EXERCISE OBJECTIVE -> Please give back, word for word, each line from the start of the entries through the one in which "Συνεχίζοντας, του λέμε" is found.

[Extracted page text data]
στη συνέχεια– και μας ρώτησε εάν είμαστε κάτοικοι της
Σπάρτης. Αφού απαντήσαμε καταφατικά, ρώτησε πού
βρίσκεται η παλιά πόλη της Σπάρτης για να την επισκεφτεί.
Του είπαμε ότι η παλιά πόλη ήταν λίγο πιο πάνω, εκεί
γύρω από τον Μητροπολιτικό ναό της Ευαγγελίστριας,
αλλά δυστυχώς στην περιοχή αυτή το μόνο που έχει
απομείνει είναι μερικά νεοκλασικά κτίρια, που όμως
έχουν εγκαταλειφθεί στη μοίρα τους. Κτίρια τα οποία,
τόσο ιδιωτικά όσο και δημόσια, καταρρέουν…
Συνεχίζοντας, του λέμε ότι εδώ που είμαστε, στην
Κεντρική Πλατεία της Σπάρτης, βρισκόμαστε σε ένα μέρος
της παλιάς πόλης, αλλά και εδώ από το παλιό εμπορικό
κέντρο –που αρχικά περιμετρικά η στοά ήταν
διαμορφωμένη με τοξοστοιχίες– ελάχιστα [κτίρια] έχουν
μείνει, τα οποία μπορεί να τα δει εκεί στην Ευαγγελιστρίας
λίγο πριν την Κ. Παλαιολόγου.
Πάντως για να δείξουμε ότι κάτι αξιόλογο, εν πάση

RESULT FOR THIS TASK ->
στη συνέχεια– και μας ρώτησε εάν είμαστε κάτοικοι της
Σπάρτης. Αφού απαντήσαμε καταφατικά, ρώτησε πού
βρίσκεται η παλιά πόλη της Σπάρτης για να την επισκεφτεί.
Του είπαμε ότι η παλιά πόλη ήταν λίγο πιο πάνω, εκεί
γύρω από τον Μητροπολιτικό ναό της Ευαγγελίστριας,
αλλά δυστυχώς στην περιοχή αυτή το μόνο που έχει
απομείνει είναι μερικά νεοκλασικά κτίρια, που όμως
έχουν εγκαταλειφθεί στη μοίρα τους. Κτίρια τα οποία,
τόσο ιδιωτικά όσο και δημόσια, καταρρέουν…
Συνεχίζοντας, του λέμε ότι εδώ που είμαστε, στην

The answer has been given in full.